### WORK TO COMPLETE
Quote the lines of data below word for word, from the line containing "pose: elev=26.4 azim=298.7" through the line containing "Dot at: (317, 337)", inclusive.

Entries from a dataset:
────────

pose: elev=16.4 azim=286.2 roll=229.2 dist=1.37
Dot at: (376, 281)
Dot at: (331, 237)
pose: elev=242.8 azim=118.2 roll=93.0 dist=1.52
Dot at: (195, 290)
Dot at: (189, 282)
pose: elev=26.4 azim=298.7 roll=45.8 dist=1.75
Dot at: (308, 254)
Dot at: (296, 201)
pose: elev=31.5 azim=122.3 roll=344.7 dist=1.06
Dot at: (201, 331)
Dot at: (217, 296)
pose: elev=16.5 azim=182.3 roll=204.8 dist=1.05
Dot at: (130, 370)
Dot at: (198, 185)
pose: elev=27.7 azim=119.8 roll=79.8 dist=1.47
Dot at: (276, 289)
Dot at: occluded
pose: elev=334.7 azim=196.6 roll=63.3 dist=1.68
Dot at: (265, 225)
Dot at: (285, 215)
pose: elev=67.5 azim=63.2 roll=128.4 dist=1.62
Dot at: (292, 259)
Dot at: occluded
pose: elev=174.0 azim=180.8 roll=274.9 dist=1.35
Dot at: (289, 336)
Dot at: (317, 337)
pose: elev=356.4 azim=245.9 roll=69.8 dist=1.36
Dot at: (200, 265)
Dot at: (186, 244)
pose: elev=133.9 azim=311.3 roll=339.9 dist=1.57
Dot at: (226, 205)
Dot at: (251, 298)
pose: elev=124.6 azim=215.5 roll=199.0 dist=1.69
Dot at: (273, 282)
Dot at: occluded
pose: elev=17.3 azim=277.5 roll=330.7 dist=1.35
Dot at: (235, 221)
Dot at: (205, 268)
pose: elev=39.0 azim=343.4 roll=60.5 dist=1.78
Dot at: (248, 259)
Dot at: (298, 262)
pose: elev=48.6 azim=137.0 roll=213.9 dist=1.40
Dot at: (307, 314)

────────

### FINISHED EXERCISE
pose: elev=26.4 azim=298.7 roll=45.8 dist=1.75
Dot at: (308, 254)
Dot at: (296, 201)
pose: elev=31.5 azim=122.3 roll=344.7 dist=1.06
Dot at: (201, 331)
Dot at: (217, 296)
pose: elev=16.5 azim=182.3 roll=204.8 dist=1.05
Dot at: (130, 370)
Dot at: (198, 185)
pose: elev=27.7 azim=119.8 roll=79.8 dist=1.47
Dot at: (276, 289)
Dot at: occluded
pose: elev=334.7 azim=196.6 roll=63.3 dist=1.68
Dot at: (265, 225)
Dot at: (285, 215)
pose: elev=67.5 azim=63.2 roll=128.4 dist=1.62
Dot at: (292, 259)
Dot at: occluded
pose: elev=174.0 azim=180.8 roll=274.9 dist=1.35
Dot at: (289, 336)
Dot at: (317, 337)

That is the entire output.